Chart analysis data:

○ ○ ○ ○

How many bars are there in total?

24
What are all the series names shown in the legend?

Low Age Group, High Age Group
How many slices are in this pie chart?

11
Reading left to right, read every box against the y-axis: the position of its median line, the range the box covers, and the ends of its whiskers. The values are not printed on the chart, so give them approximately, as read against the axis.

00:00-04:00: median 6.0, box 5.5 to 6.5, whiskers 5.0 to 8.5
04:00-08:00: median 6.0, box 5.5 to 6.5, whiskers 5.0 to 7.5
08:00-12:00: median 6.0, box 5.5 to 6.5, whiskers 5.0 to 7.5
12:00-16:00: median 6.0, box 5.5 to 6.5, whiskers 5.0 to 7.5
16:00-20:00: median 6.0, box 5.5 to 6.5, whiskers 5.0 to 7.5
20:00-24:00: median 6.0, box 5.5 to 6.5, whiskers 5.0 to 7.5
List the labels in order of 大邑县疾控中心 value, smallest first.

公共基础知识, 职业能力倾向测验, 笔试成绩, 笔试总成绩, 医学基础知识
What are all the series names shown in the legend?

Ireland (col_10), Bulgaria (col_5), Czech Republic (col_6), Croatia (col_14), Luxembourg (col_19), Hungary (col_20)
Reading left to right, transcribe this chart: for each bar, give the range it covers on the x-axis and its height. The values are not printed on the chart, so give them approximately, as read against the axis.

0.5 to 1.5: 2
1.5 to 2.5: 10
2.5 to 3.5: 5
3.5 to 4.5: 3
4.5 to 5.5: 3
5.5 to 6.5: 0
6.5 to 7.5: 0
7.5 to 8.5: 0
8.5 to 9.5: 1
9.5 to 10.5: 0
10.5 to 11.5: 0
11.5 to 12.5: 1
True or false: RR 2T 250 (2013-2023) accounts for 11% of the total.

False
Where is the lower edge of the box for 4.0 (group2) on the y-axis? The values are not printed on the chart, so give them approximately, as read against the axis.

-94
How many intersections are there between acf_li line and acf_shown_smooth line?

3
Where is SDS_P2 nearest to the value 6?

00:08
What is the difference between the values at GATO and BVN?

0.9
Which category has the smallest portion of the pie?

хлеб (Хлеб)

○ ○ ○ ○

EXERCISE INSTRUCTIONS:
Please recast the entries, starting at the first line and ending at the line containing "Reading left to right, transcribe", as a JSON list of strings with one string per line and blank lines left out.

TASK RESPONSE:
[
  "How many bars are there in total?",
  "24",
  "What are all the series names shown in the legend?",
  "Low Age Group, High Age Group",
  "How many slices are in this pie chart?",
  "11",
  "Reading left to right, read every box against the y-axis: the position of its median line, the range the box covers, and the ends of its whiskers. The values are not printed on the chart, so give them approximately, as read against the axis.",
  "00:00-04:00: median 6.0, box 5.5 to 6.5, whiskers 5.0 to 8.5",
  "04:00-08:00: median 6.0, box 5.5 to 6.5, whiskers 5.0 to 7.5",
  "08:00-12:00: median 6.0, box 5.5 to 6.5, whiskers 5.0 to 7.5",
  "12:00-16:00: median 6.0, box 5.5 to 6.5, whiskers 5.0 to 7.5",
  "16:00-20:00: median 6.0, box 5.5 to 6.5, whiskers 5.0 to 7.5",
  "20:00-24:00: median 6.0, box 5.5 to 6.5, whiskers 5.0 to 7.5",
  "List the labels in order of 大邑县疾控中心 value, smallest first.",
  "公共基础知识, 职业能力倾向测验, 笔试成绩, 笔试总成绩, 医学基础知识",
  "What are all the series names shown in the legend?",
  "Ireland (col_10), Bulgaria (col_5), Czech Republic (col_6), Croatia (col_14), Luxembourg (col_19), Hungary (col_20)",
  "Reading left to right, transcribe this chart: for each bar, give the range it covers on the x-axis and its height. The values are not printed on the chart, so give them approximately, as read against the axis."
]